[[ Record set, beginning ]]
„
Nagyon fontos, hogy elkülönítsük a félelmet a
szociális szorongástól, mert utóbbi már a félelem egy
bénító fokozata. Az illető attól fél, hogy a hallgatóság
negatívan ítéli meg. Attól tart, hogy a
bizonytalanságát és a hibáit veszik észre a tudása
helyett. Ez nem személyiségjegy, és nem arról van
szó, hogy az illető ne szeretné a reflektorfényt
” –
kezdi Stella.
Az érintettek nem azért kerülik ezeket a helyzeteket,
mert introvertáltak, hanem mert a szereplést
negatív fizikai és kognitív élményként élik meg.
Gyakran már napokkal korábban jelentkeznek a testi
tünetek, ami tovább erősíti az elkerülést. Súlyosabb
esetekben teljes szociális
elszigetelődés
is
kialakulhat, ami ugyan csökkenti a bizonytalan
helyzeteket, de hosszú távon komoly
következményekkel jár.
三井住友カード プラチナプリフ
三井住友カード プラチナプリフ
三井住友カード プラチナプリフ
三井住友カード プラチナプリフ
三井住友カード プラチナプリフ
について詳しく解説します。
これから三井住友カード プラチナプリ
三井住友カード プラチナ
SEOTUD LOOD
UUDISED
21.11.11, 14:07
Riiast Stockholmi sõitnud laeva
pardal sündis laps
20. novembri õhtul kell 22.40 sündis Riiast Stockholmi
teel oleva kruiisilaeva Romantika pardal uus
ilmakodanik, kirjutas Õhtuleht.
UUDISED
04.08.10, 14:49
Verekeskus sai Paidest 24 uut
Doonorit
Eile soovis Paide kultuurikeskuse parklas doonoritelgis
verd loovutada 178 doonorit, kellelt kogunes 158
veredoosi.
[[ Record set, end ]]
- **Problem statement**
Starting at the first line of the entries above, please extract each line up to and including the line with "helyzeteket, de hosszú távon komoly", unchanged, and add nothing.

- **Answer to the problem**
„
Nagyon fontos, hogy elkülönítsük a félelmet a
szociális szorongástól, mert utóbbi már a félelem egy
bénító fokozata. Az illető attól fél, hogy a hallgatóság
negatívan ítéli meg. Attól tart, hogy a
bizonytalanságát és a hibáit veszik észre a tudása
helyett. Ez nem személyiségjegy, és nem arról van
szó, hogy az illető ne szeretné a reflektorfényt
” –
kezdi Stella.
Az érintettek nem azért kerülik ezeket a helyzeteket,
mert introvertáltak, hanem mert a szereplést
negatív fizikai és kognitív élményként élik meg.
Gyakran már napokkal korábban jelentkeznek a testi
tünetek, ami tovább erősíti az elkerülést. Súlyosabb
esetekben teljes szociális
elszigetelődés
is
kialakulhat, ami ugyan csökkenti a bizonytalan
helyzeteket, de hosszú távon komoly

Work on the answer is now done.